The Clemente Soto Vélez Cultural Center received $250,000 to hire consultants who will uncover what the community wants from the center. Currently, C.S.V. provides space to artists at below-market value and also hosts performances and exhibitions. The center is embarking on a large renovation and wants to learn how best to use its space, said Luis Cancel, its executive director.

“The funding makes it possible,” Cancel said of the planned consulting. “It’s really critical that what gets developed in the long term is in sync with the community.”

For Jeanette Zelhof, interim executive director at MFY Legal Services, the $1 million L.M.D.C. grant means hiring two attorneys to educate the community about the benefits of legal services.

“We were delighted to be able to give this service to the very needy population,” Zelhof said, adding that Chinatown and the Lower East Side have been particularly underserved after 9/11.

Grand Street Settlement received $1.5 million to overhaul its heating, ventilation and air-conditioning system, particularly in its gym.
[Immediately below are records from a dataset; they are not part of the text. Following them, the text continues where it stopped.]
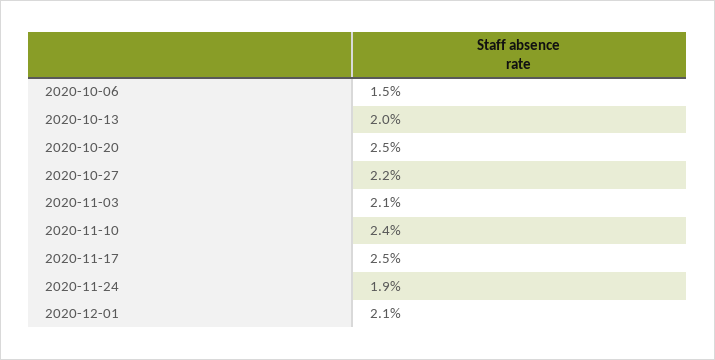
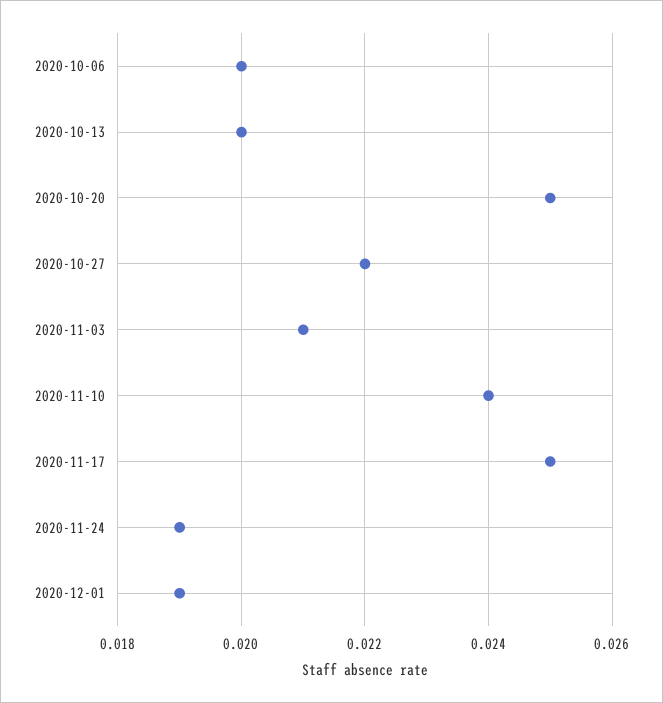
2020-10-06: 0.015 -> 0.02
2020-12-01: 0.021 -> 0.019

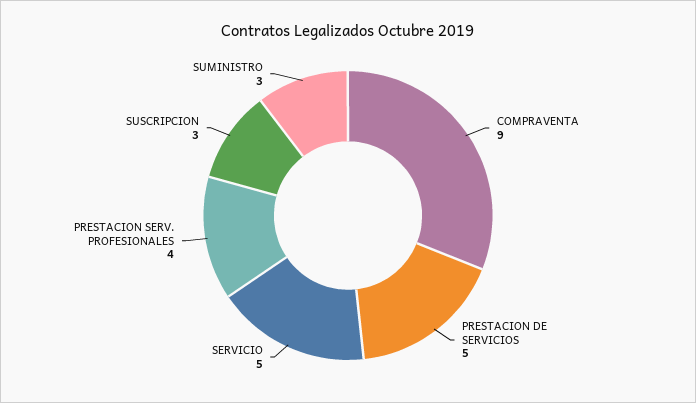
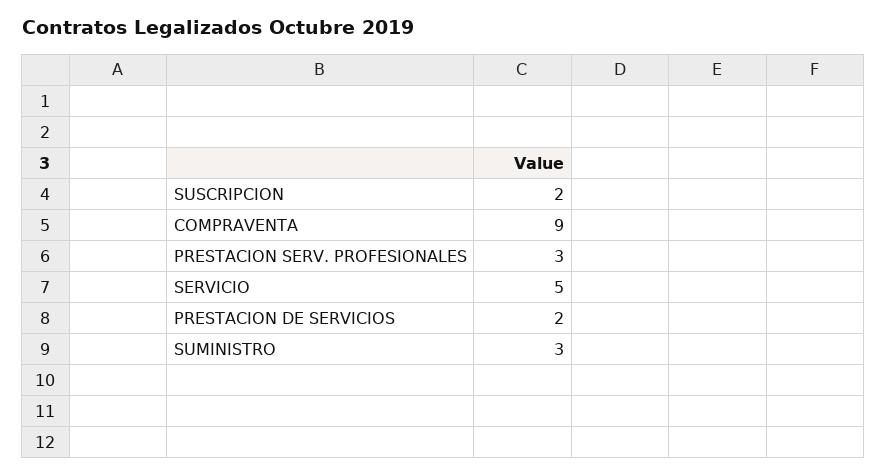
PRESTACION DE SERVICIOS: 5 -> 2
PRESTACION SERV. PROFESIONALES: 4 -> 3
SUSCRIPCION: 3 -> 2

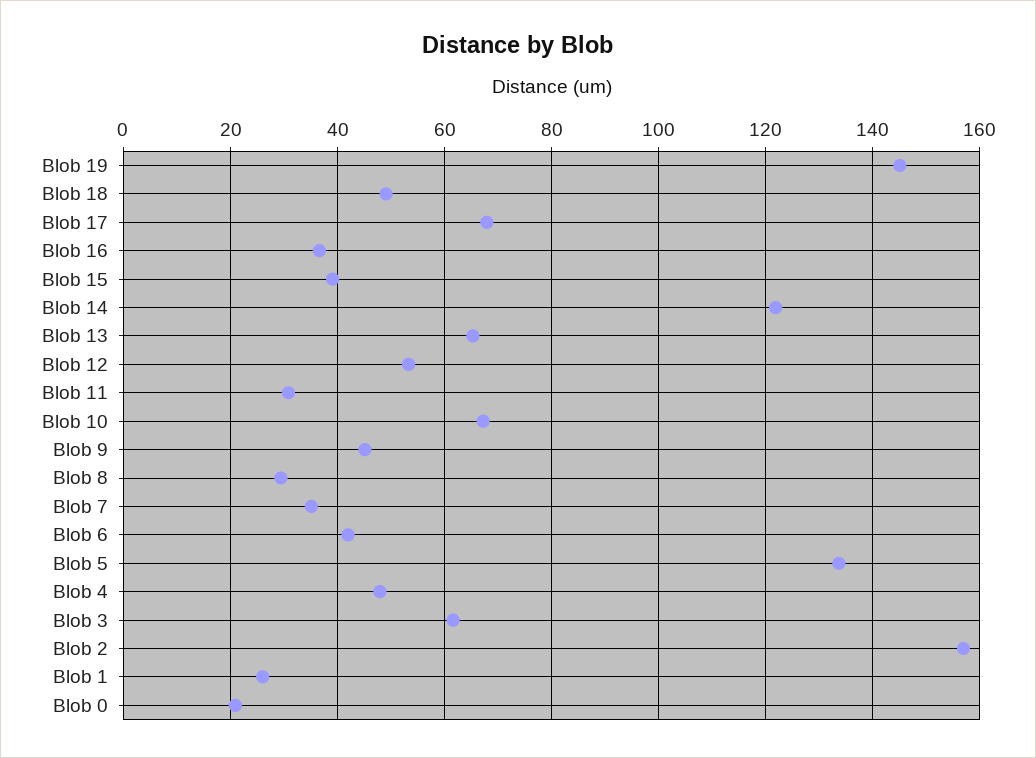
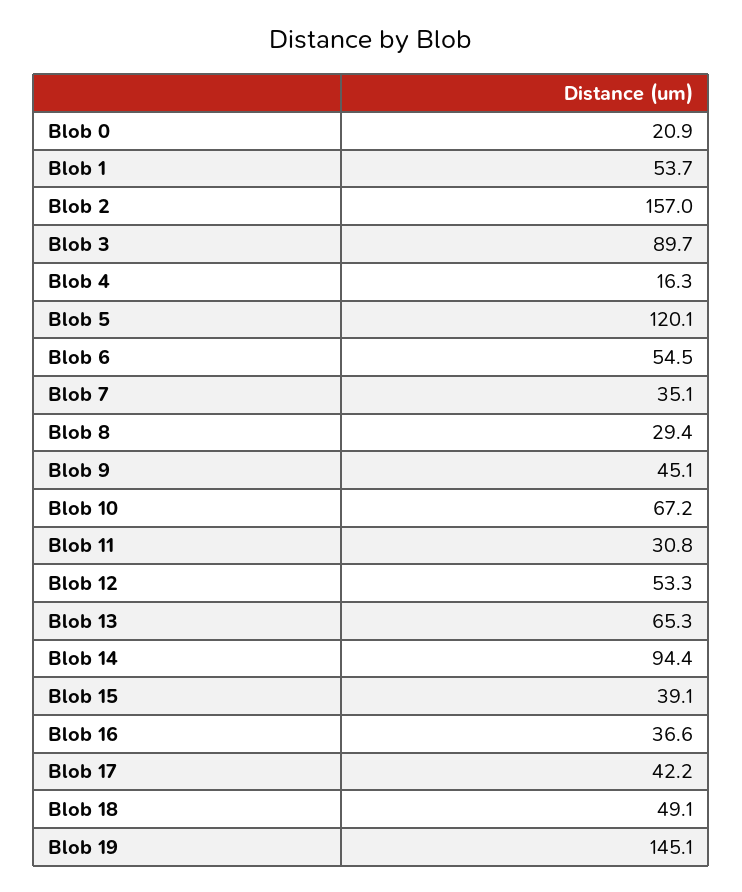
Blob 17: 68 -> 42.2
Blob 14: 122 -> 94.4
Blob 6: 42 -> 54.5
Blob 5: 134 -> 120.1
Blob 4: 48 -> 16.3
Blob 3: 62 -> 89.7
Blob 1: 26 -> 53.7

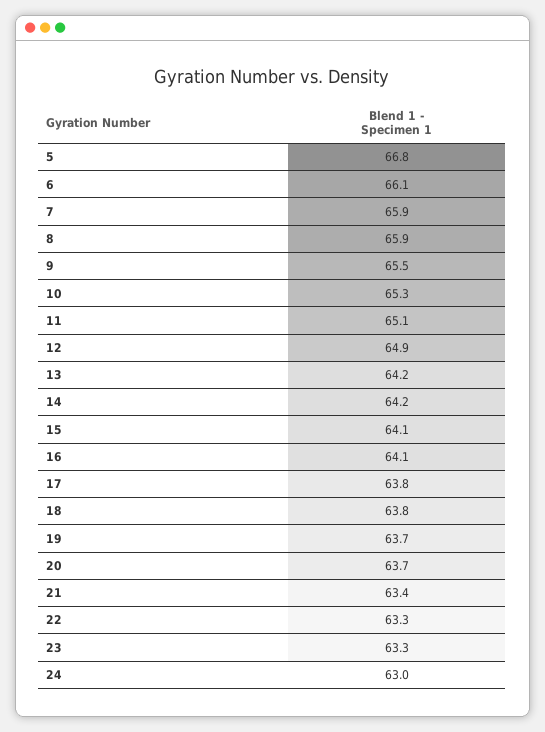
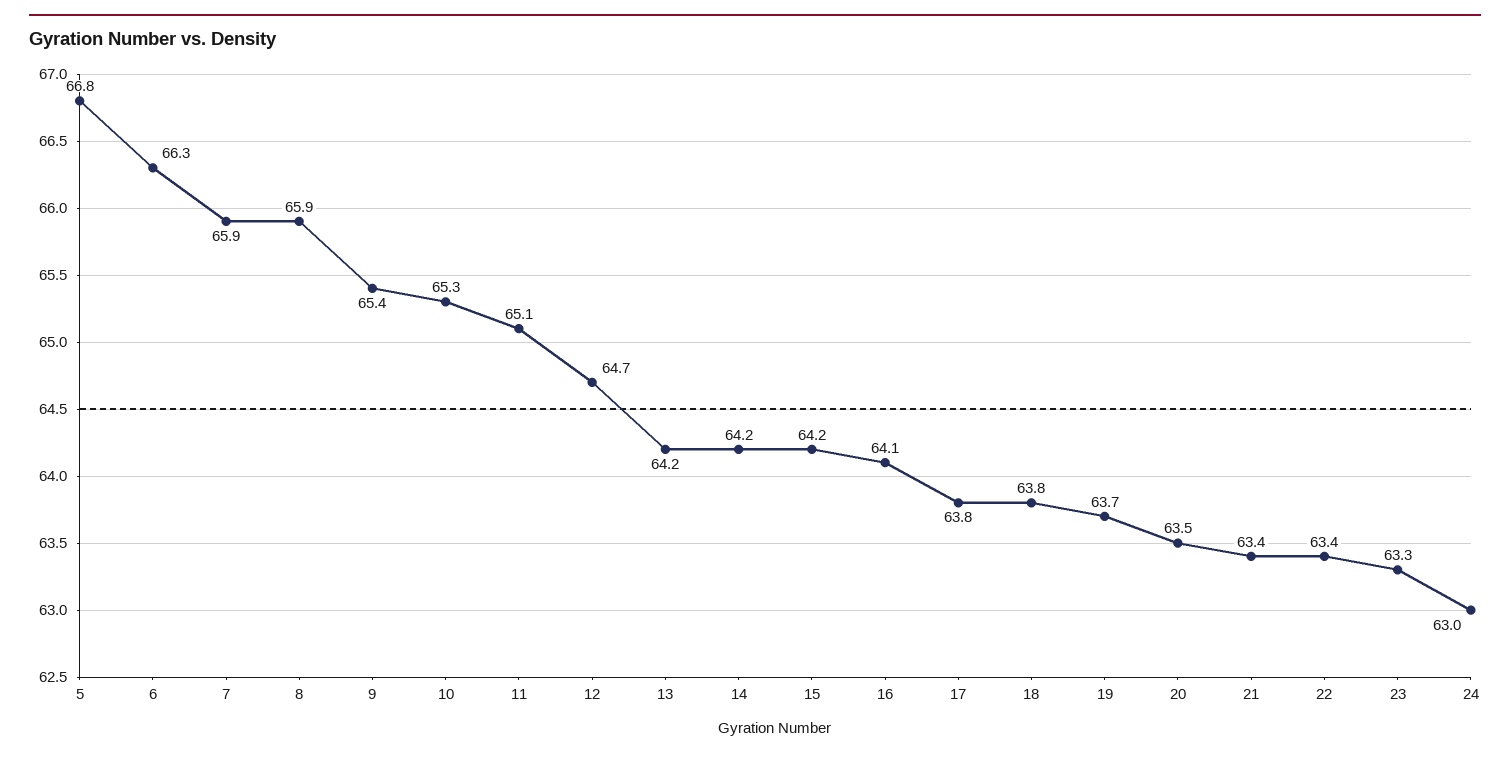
6: 66.1 -> 66.3
9: 65.5 -> 65.4
12: 64.9 -> 64.7
15: 64.1 -> 64.2
20: 63.7 -> 63.5
22: 63.3 -> 63.4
The gym, which served as a disaster relief center after 9/11 and also hosts community meetings and events, has only fan ventilation. Allen Payne, the settlement house’s director of development and public relations, would also like to add scoreboards and bleachers to the gym.

The 92nd Street Y will use its $1.5 million grant toward constructing its new 200 Hudson St. community center, scheduled to fully open next fall, a year after the original target date.